HMN 2025: How Potent CDK9 inhibitor reveals promise for overcoming drug resistance in hematological malignancies

A analysis group has developed a brand new class of compounds that successfully inhibit each wild-type CDK9 and its drug-resistant mutant type, providing a promising technique for treating hematological malignancies.

The findings have been revealed within the Journal of Medicinal Chemistry.

Hematological malignancies are cancers with excessive morbidity and mortality. CDK9, a serine/threonine kinase concerned in transcription regulation, is taken into account a key therapeutic goal.

However, resistance to CDK9 inhibitors—notably because of the L156F mutation within the kinase area—could pose a problem for future scientific analysis. And this mutation, additionally a recognized single nucleotide polymorphism (SNP) web site, represents a possible widespread mechanism of resistance.

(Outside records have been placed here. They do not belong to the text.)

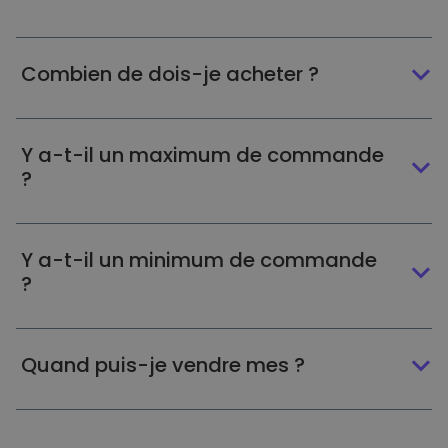
Combien de dois-je acheter ?
Y a-t-il un maximum de commande
?
Y a-t-il un minimum de commande
?
Quand puis-je vendre mes ?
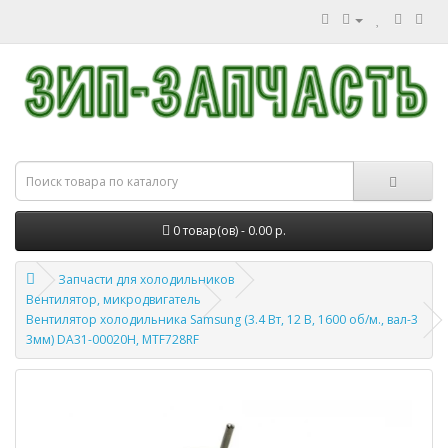
0 товар(ов) - 0.00 р.
Запчасти для холодильников
Вентилятор, микродвигатель
Вентилятор холодильника Samsung (3.4 Вт, 12 В, 1600 об/м., вал-3
3мм) DA31-00020H, MTF728RF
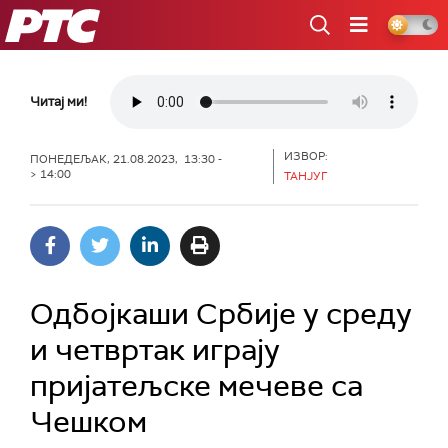
РТС
Читај ми!
ИЗВОР:
ПОНЕДЕЉАК, 21.08.2023, 13:30 -
> 14:00
ТАНЈУГ
Одбојкаши Србије у среду
и четвртак играју
пријатељске мечеве са
Чешком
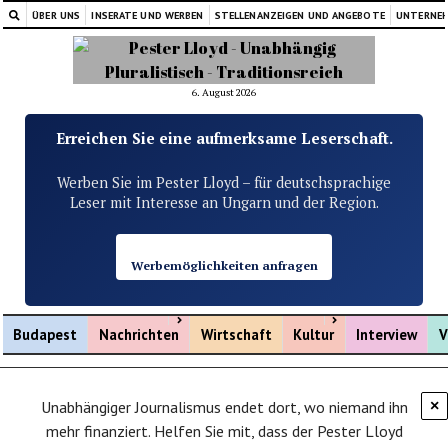
ÜBER UNS
INSERATE UND WERBEN
STELLENANZEIGEN UND ANGEBOTE
UNTERNE
6. August 2026
Erreichen Sie eine aufmerksame Leserschaft.
Werben Sie im Pester Lloyd – für deutschsprachige
Leser mit Interesse an Ungarn und der Region.
Werbemöglichkeiten anfragen
Menü öffnen
Menü öffnen
Budapest
Nachrichten
Wirtschaft
Kultur
Interview
V
Unabhängiger Journalismus endet dort, wo niemand ihn
×
mehr finanziert. Helfen Sie mit, dass der Pester Lloyd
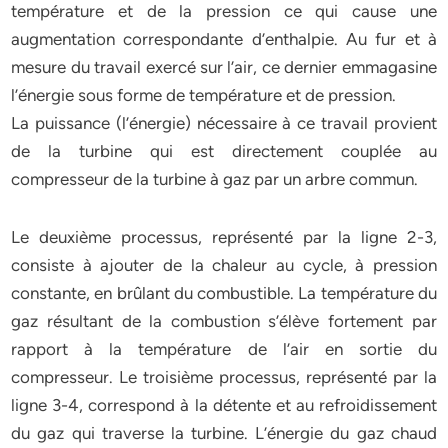
température et de la pression ce qui cause une
augmentation correspondante d’enthalpie. Au fur et à
mesure du travail exercé sur l’air, ce dernier emmagasine
l’énergie sous forme de température et de pression.
La puissance (l’énergie) nécessaire à ce travail provient
de la turbine qui est directement couplée au
compresseur de la turbine à gaz par un arbre commun.
Le deuxième processus, représenté par la ligne 2-3,
consiste à ajouter de la chaleur au cycle, à pression
constante, en brûlant du combustible. La température du
gaz résultant de la combustion s’élève fortement par
rapport à la température de l’air en sortie du
compresseur. Le troisième processus, représenté par la
ligne 3-4, correspond à la détente et au refroidissement
du gaz qui traverse la turbine. L’énergie du gaz chaud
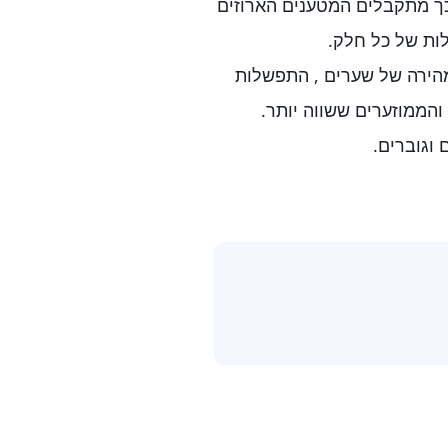
כך מתקבלים המטענים הארוזים
לות של כל חלק.
ה מהירה של שערים , התפשלות
הממוזערים ששווה יותר.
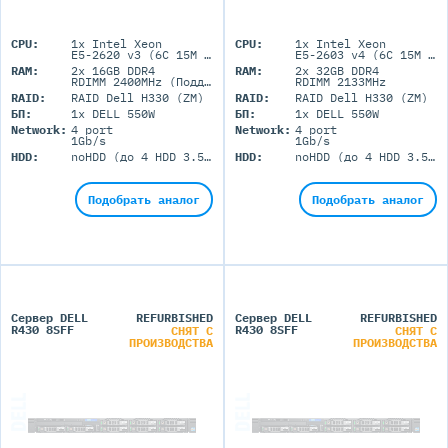
CPU:
1x Intel Xeon
CPU:
1x Intel Xeon
E5-2620 v3 (6C 15M Cache 2.40 GHz)
E5-2603 v4 (6C 15M Cache 1.70 GHz)
RAM:
2x 16GB DDR4
RAM:
2x 32GB DDR4
RDIMM 2400MHz (Поддержка до 384GB максимально, 12 DIMM портов)
RDIMM 2133MHz
RAID:
RAID Dell H330 (ZM)
RAID:
RAID Dell H330 (ZM)
БП:
1x DELL 550W
БП:
1x DELL 550W
Network:
4 port
Network:
4 port
1Gb/s
1Gb/s
HDD:
noHDD (до 4 HDD 3.5'' LFF)
HDD:
noHDD (до 4 HDD 3.5'' LFF)
Подобрать аналог
Подобрать аналог
Сервер DELL
REFURBISHED
Сервер DELL
REFURBISHED
R430 8SFF
R430 8SFF
СНЯТ С
СНЯТ С
ПРОИЗВОДСТВА
ПРОИЗВОДСТВА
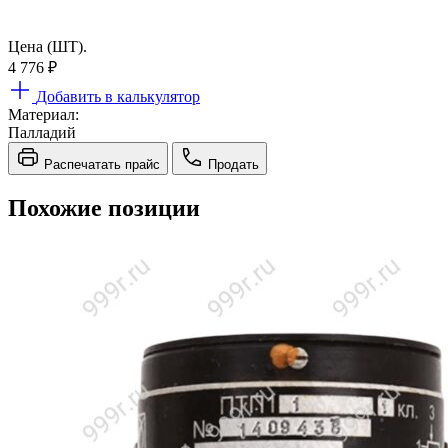
Цена (ШТ).
4 776
₽
Добавить в калькулятор
Материал:
Палладий
Распечатать прайс
Продать
Похожие позиции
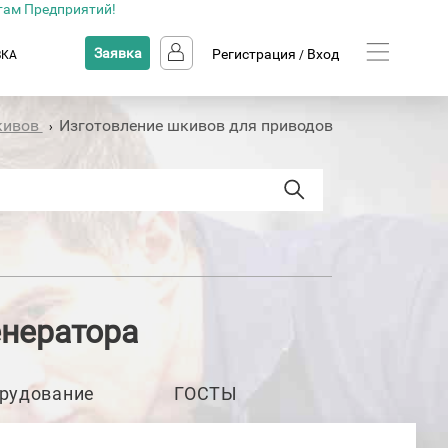
там Предприятий!
Заявка
Регистрация
Вход
ВКА
/
кивов
Изготовление шкивов для приводов
›
енератора
рудование
ГОСТЫ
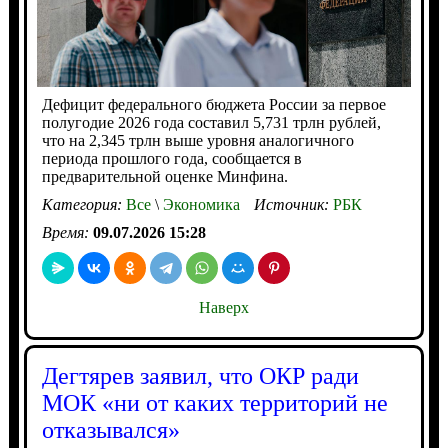
Дефицит федерального бюджета России за первое
полугодие 2026 года составил 5,731 трлн рублей,
что на 2,345 трлн выше уровня аналогичного
периода прошлого года, сообщается в
предварительной оценке Минфина.
Категория:
Все
\
Экономика
Источник:
РБК
Время:
09.07.2026 15:28
Наверх
Дегтярев заявил, что ОКР ради
МОК «ни от каких территорий не
отказывался»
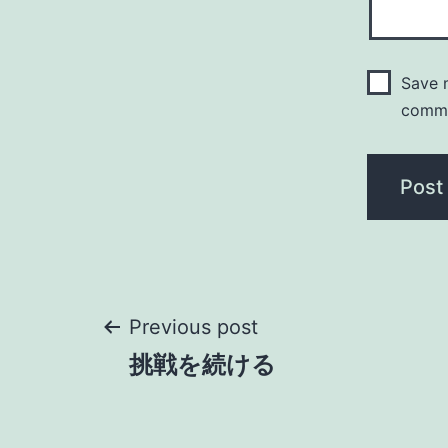
Save m
comm
Post
Previous post
挑戦を続ける
navigation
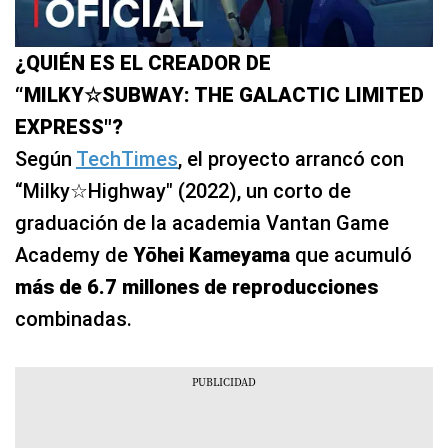
¿QUIÉN ES EL CREADOR DE
“MILKY☆SUBWAY: THE GALACTIC LIMITED
EXPRESS"?
Según
TechTimes
, el proyecto arrancó con
“Milky☆Highway" (2022), un corto de
graduación de la academia Vantan Game
Academy de
Yōhei Kameyama
que acumuló
más de 6.7 millones de reproducciones
combinadas.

To tackle this problem, the researchers, led by Prof. Liu Qingsong and Prof. Liu Jing from the Hefei Institutes of Physical Science of the Chinese Academy of Sciences, used high-throughput screening to determine a lead compound with CDK9 inhibitory exercise.

Guided by computer-aided drug design and structure-activity relationship evaluation, they synthesized and optimized a collection of dihydroisoquinolinone derivatives. Among them, IHMT-CDK9-24 emerged as probably the most promising candidate compound.

IHMT-CDK9-24 demonstrated potent inhibitory exercise towards each wild-type CDK9 (IC₅₀ = 1.2 nM) and the L156F mutant (IC₅₀ = 3.3 nM).

Mechanistic research revealed that it suppressed key downstream targets comparable to phosphorylated RNA Pol II (Ser2), c-MYC, and MCL-1, finally inducing apoptosis in hematologic cancer cells. The compound additionally confirmed excessive selectivity for CDK9 over different cyclin-dependent kinases (CDKs) and successfully inhibited the proliferation of assorted hematological cancer cell strains.

“It works by shutting down the survival alerts of cancer cells,” stated Prof. Liu Jing. “It’s like turning off their life help system and triggering them to self-destruct.”

In vivo pharmacodynamic research additional confirmed the compound’s sturdy antitumor efficacy in mouse models bearing hematologic malignancies with totally different genetic backgrounds.

According to the researchers, this study not solely presents a promising candidate drug but in addition a novel therapeutic technique for overcoming drug resistance in CDK9-targeted cancer remedy.